_Extract_:
"""
Should salt reduction targets be made mandatory in Europe?

By Flora Southey

- Last updated on GMT

Pic: GettyImages/jirkaejc
Pic: GettyImages/jirkaejc

Related tags Salt reduction European Snacks Association Action on Salt

Voluntary salt reduction strategies are commonplace across EU Member States, but are they doing enough? FoodNavigator asks the European Snacks Association’s Sebastian Emig and Action on Salt’s Sonia Pombo whether it’s time mandatory measures were enforced to cut sodium from consumers’ diets.

Excessive salt consumption is a ‘worldwide problem’, according to UK campaign group Action on Salt.

In the UK, for example, where it is recommended people consume no more than 6g – equating to roughly one level teaspoon – of salt per day, average salt intake actually sits closer to 8.1g per day.

“It doesn’t sound like much more, but those small gram increases, compared to what we should be eating, are having a huge impact on our overall health,” ​said the not-for-profit’s Public Health Nutritionist and Campaign Manager, Sonia Pombo, during FoodNavigator’s Salt Reduction webinar last week​.
"""
_Given records_:
"""
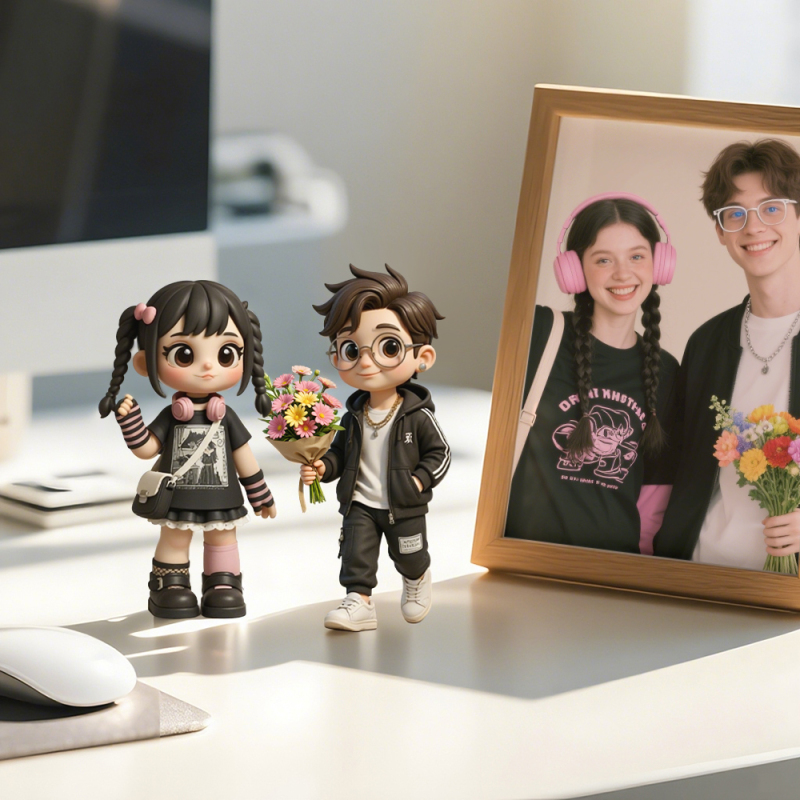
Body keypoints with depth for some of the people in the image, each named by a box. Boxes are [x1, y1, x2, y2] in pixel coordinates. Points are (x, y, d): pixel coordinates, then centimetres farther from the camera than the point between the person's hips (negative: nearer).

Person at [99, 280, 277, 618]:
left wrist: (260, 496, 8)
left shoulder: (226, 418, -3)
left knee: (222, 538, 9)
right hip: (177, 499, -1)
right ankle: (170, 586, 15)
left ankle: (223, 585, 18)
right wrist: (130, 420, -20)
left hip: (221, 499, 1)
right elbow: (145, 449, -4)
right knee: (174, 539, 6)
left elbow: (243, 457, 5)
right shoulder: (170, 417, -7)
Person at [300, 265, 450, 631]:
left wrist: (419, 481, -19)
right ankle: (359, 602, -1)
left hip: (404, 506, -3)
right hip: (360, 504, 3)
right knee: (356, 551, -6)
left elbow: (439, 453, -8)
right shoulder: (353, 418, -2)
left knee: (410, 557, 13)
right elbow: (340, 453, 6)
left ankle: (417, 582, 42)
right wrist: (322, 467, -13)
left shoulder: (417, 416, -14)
"""
"""
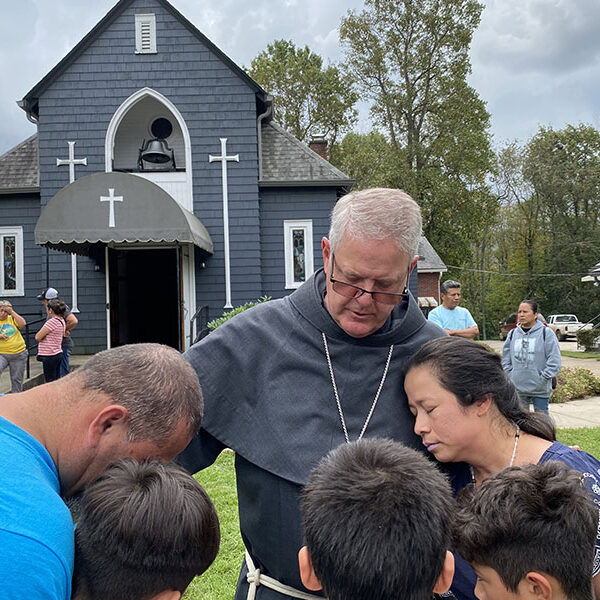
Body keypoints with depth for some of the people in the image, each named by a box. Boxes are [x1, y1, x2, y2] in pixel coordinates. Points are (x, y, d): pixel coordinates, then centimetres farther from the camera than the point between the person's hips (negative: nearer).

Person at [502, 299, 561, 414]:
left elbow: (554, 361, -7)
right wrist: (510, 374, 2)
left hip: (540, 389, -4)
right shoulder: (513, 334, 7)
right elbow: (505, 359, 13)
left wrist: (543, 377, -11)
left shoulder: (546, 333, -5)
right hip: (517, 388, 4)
"""
"""
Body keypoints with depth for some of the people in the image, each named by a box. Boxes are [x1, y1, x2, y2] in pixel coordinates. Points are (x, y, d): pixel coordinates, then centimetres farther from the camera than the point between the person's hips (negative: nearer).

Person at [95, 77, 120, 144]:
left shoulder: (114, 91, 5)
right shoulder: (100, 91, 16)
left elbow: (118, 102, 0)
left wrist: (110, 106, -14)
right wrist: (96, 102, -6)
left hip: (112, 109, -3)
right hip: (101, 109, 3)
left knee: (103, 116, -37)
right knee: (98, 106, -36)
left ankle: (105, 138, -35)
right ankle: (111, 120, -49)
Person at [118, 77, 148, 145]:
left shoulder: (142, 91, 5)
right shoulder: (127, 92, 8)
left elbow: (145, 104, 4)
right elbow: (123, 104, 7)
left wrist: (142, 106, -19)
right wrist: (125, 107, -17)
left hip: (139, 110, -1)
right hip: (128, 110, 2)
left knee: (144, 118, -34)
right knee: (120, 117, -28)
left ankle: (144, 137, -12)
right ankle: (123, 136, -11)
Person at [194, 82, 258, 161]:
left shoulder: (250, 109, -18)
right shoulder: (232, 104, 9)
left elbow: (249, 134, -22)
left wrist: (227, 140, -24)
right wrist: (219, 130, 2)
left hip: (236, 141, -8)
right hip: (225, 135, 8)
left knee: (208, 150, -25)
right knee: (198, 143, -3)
"""
_Task item A_: From the salt reduction article, quote the passage between "By Flora Southey" and "Action on Salt.", inclusive.
_Task item B_: According to the salt reduction article, what is the average daily salt intake in the UK?

_Expected answer A_:
By Flora Southey

- Last updated on GMT

Pic: GettyImages/jirkaejc
Pic: GettyImages/jirkaejc

Related tags Salt reduction European Snacks Association Action on Salt

Voluntary salt reduction strategies are commonplace across EU Member States, but are they doing enough? FoodNavigator asks the European Snacks Association’s Sebastian Emig and Action on Salt’s Sonia Pombo whether it’s time mandatory measures were enforced to cut sodium from consumers’ diets.

Excessive salt consumption is a ‘worldwide problem’, according to UK campaign group Action on Salt.

_Expected answer B_: About 8.1g per day.